Consignes =
**a)** D'après le texte sur le recours de M. D... B..., pour quelle raison demande-t-il une indemnité à la Nouvelle-Calédonie ? Répondez en une à trois phrases.
**b)** Veuillez résumer en deux phrases le texte sur le recours de M. D... B...
**c)** Rédigez la suite du texte sur le recours de M. D... B..., à partir de sa dernière phrase.

Texte extrait =
>>>

Vu la procédure suivante :
Procédure contentieuse antérieure :
M. D... B... a demandé au Tribunal administratif de Nouvelle-Calédonie de condamner la Nouvelle-Calédonie à lui verser une indemnité correspondant aux préjudices matériel et de carrière qu'il estime avoir subis du fait de l'illégalité des décisions des 17 juin et 19 juillet 2011 mettant fin à son détachement auprès de la Nouvelle-Calédonie et à ses fonctions de chef de service, et une somme de 11 933 174 francs CFP (100 000 euros) au titre du préjudice moral et des troubles dans les conditions d'existence, sommes assortie des intérêts au taux légal et de leur capitalisation à compter du 17 octobre 2017.
Par un jugement n° 1800090 du 13 juillet 2018, le Tribunal administratif de Nouvelle-Calédonie a rejeté sa demande.

<<<

Données affichées =

>>>

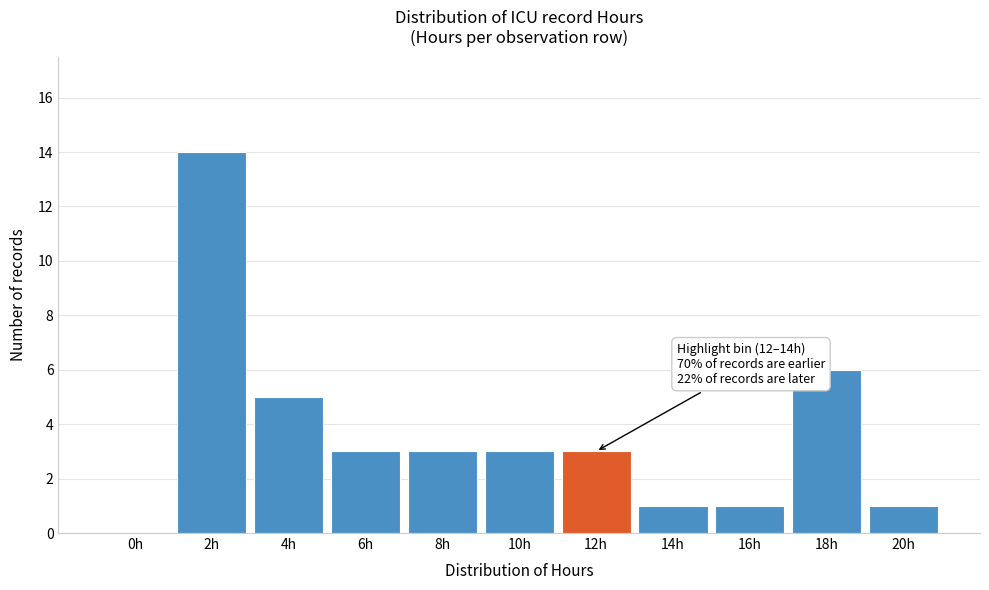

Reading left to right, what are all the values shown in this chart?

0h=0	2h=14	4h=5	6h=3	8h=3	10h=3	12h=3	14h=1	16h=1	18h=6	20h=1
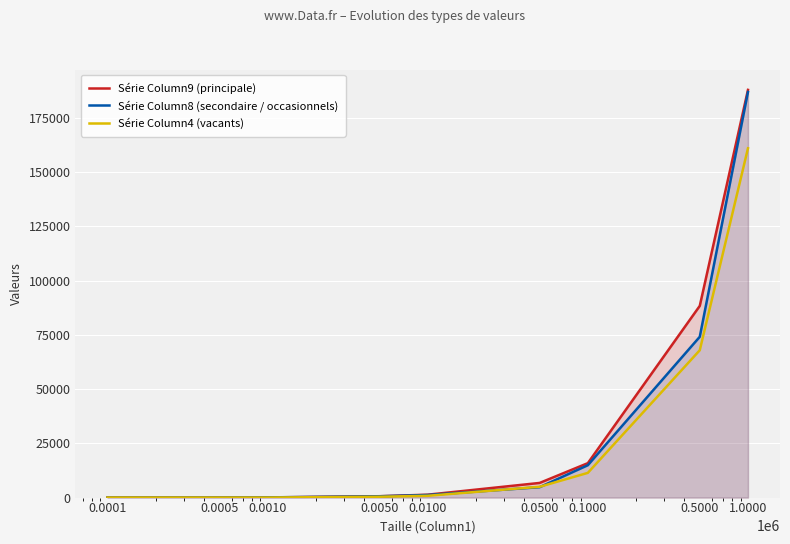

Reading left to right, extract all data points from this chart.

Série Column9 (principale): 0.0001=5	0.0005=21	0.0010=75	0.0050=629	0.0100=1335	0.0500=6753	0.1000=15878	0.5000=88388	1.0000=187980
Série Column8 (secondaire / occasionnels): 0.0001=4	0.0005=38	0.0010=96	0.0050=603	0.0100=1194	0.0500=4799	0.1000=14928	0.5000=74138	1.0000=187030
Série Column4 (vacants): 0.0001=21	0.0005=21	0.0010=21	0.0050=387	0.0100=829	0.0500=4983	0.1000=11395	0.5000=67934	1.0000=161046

<<<

Réponses numérotées =
**a)** M. D... B... estime avoir subi des préjudices matériel et de carrière du fait de l'illégalité des décisions des 17 juin et 19 juillet 2011. Ces décisions ont mis fin à son détachement auprès de la Nouvelle-Calédonie et à ses fonctions de chef de service.

**b)** M. D... B... a demandé au Tribunal administratif de Nouvelle-Calédonie de condamner la Nouvelle-Calédonie à l'indemniser des préjudices matériel, de carrière et moral, ainsi que des troubles dans ses conditions d'existence, qu'il attribue à l'illégalité des décisions de 2011 ayant mis fin à son détachement et à ses fonctions de chef de service. Par un jugement du 13 juillet 2018, le tribunal a rejeté sa demande.

**c)**
Procédure devant la Cour :
Par une requête et un mémoire, enregistrés le 13 septembre 2018 et le 28 octobre 2019, M. B..., représenté par Me E..., demande à la Cour :
1°) d'annuler le jugement n° 1800090 du 13 juillet 2018 du Tribunal administratif de Nouvelle-Calédonie ;
2°) de condamner la Nouvelle-Calédonie à lui verser une indemnité correspondant aux préjudices matériel et de carrière qu'il estime avoir subis du fait de l'illégalité de ces décisions et une somme de 100 000 euros au titre du préjudice moral et des troubles dans les conditions d'existence subis, sommes assorties des intérêts au taux légal et de leur capitalisation à compter du 17 octobre 2017 ;
3°) de mettre à la charge de la Nouvelle-Calédonie le versement de la somme de 3 000 euros sur le fondement de l'article L. 761-1 du code de justice administrative.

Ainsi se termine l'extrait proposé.